Dates Available: All school year
Grade Level: This program is available for K–5th grades only.
Minimum Number of Students: 25 students
Maximum Number of Students: 60 students
Program Duration: 2 hours
Where and how do history and science intersect? In this innovative program, students will use the critical thinking skills of historians and scientists as they learn about and solve the challenges of the 1904 World’s Fair, including planning and water purification.
In the Gallery
What did it take to turn Forest Park into the 1904 World’s Fair? What steps did the Fair's planners have to take to ensure its success, and what challenges did they face while building the Fair? How did diverse visitors experience the Fair? Through participatory activities and conversations, students will be immersed in all aspects of the Fair as they learn through the lens of scientists, planners, and historians:
- At Stop 1, students will become the planners of the 1904 World’s Fair. They'll compare and contrast Forest Park before and during the Fair. Then they'll use primary sources to analyze and sequence the steps it took to organize and build the Fair.
- At Stop 2, students will become historians studying what the Fair was like for various visitors. Using artifacts as sources, they'll consider the multiple points of view visitors would have had at the Fair and come up with new questions to investigate.
*Please note that the above stops may not occur in chronological order. Also, portions of each stop may be cut out if your group arrives late. Finally, past versions of this program included an outdoor walking tour of Forest Park; this current version doesn't include the outdoor portion but does visit both sections of the 1904 World's Fair gallery.
In the Classroom
Students will get the chance to conduct a hands-on, STEM-based experiment that directly relates to one of the challenges faced by the Fair engineers—cleaning St. Louis’s dirty water! Students will learn about the water filtration process and why this was an important challenge to Fair designers. Then they'll work in teams to make hypotheses, build their own water filters, and assess their work.
*Please note that portions of the activity may be cut out if your group arrives late.
Regardless of which field trip experience you choose, all of our programs are designed to emphasize the critical thinking skills students use in museums, the classroom, and as lifelong learners. These big goals drive our program creation, our staff training, and our program evaluation for a holistic and outcome-driven approach.

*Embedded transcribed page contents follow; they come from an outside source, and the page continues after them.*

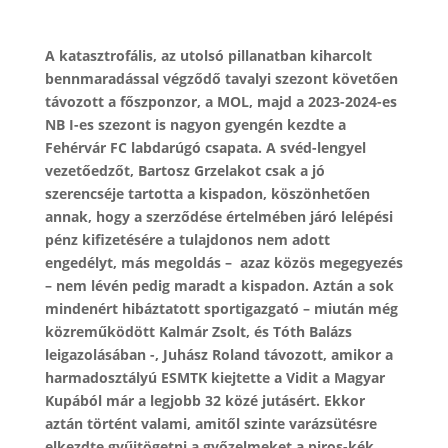
A katasztrofális, az utolsó pillanatban kiharcolt
bennmaradással végződő tavalyi szezont követően
távozott a főszponzor, a MOL, majd a 2023-2024-es
NB I-es szezont is nagyon gyengén kezdte a
Fehérvár FC labdarúgó csapata. A svéd-lengyel
vezetőedzőt, Bartosz Grzelakot csak a jó
szerencséje tartotta a kispadon, köszönhetően
annak, hogy a szerződése értelmében járó lelépési
pénz kifizetésére a tulajdonos nem adott
engedélyt, más megoldás – azaz közös megegyezés
– nem lévén pedig maradt a kispadon. Aztán a sok
mindenért hibáztatott sportigazgató – miután még
közreműködött Kalmár Zsolt, és Tóth Balázs
leigazolásában -, Juhász Roland távozott, amikor a
harmadosztályú ESMTK kiejtette a Vidit a Magyar
Kupából már a legjobb 32 közé jutásért. Ekkor
aztán történt valami, amitől szinte varázsütésre
elkezdte gyűjtögetni a győzelmeket a piros-kék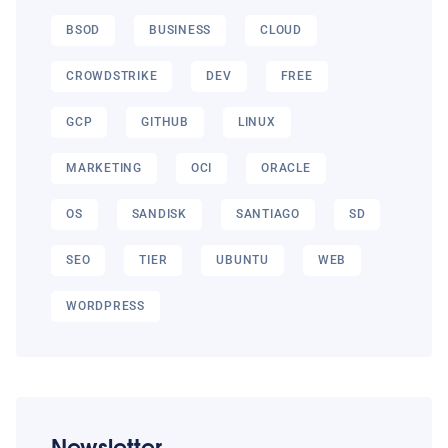
BSOD
BUSINESS
CLOUD
CROWDSTRIKE
DEV
FREE
GCP
GITHUB
LINUX
MARKETING
OCI
ORACLE
OS
SANDISK
SANTIAGO
SD
SEO
TIER
UBUNTU
WEB
WORDPRESS
Newsletter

For all K–12 programs we strive to create and facilitate experiences in which learners will individually and collaboratively use Museum spaces, objects, and content to:
- compare and contrast the past and present
- make connections between the people, places, and stories of history and their personal experience
- comprehend and evaluate multiple perspectives and past choices
- express and support their own perspectives on history
What are Teachers saying about Engineering a Fair?
"Kids LOVED the water filtration project!"
"I felt that this was one of the best field trips that I have taken my class on."
"The water filtering activity was a great success!"
"It was beneficial that the kids were able to do an activity with the guided tour. They were all familiar with the engineering process that helped them when they worked on filtering the water."
"I thought the guided tour was excellent."
"Very interactive and informative."
"I loved the water purifying experiment. Hands-on, engaging, creativity, higher level thinking!"
We understand that there are many factors that may cause your bus to be late. However, due to other group reservations and the schedules of our Museum Educators, we can't extend the length of your visit past your reservation time. If you arrive late, we'll do our best to still deliver the program you reserved; however, modifications may be necessary depending on your arrival time. For groups that are excessively late, significant changes to your program will be necessary.